Promoting her show Big Top, Amanda Holden asked the salient question: "In this current climate who wants to watch a desperate family in their living room? They want escapism, colour and clowns - even if they're rubbish!" Well, Amanda, sorry to disappoint, but I'd rather spend the rest of this seemingly never-ending crunch watching Miranda Hart and her friends struggling to make something of their lives than another second of you sending in the buffoons.

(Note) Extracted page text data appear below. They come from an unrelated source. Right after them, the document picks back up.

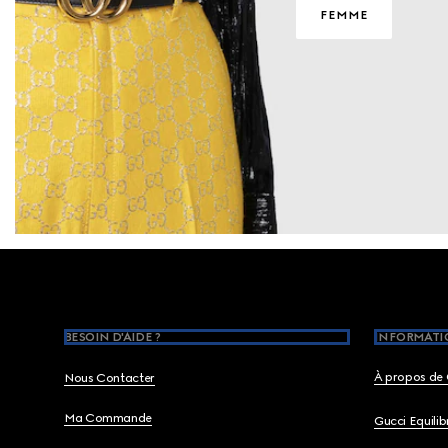
FEMME
Footer
BESOIN D'AIDE ?
INFORMATIO
À propos de 
Nous Contacter
Ma Commande
Gucci Equili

Robert Epstein, The Independent, 6th December 2009

Amanda Holden goes back to sitcoms to headline Big Top, a new BBC1 comedy set in a travelling circus. Holden plays Lizzie the Ring Mistress, which calls to mind a smutty joke the show would never contemplate tackling. No, we're in family-friendly sitcom territory for this series by writer Daniel Peak (My Hero), so it's all very innocuous and frivolous stuff that kids and the elderly will find amusement in. Predictably, it's taken a battering in the press for its old-fashioned sensibilities, but such critics forget the fact that a large portion of the British public just aren't interested in the cutting-edge comedy offered by The Thick Of It and Peep Show. A lot of people just want something colourful, inoffensive and cheeky, with signposted jokes and a few famous faces (John Thomson, Tony Robinson) thrown into the mix. It's not to my taste and I won't be watching a second more, but I've seen a lot worse, and some of the gags made me smile with a groan behind my lips. Plus, there's always the sight of Amanda Holden in hotpants if all else fails.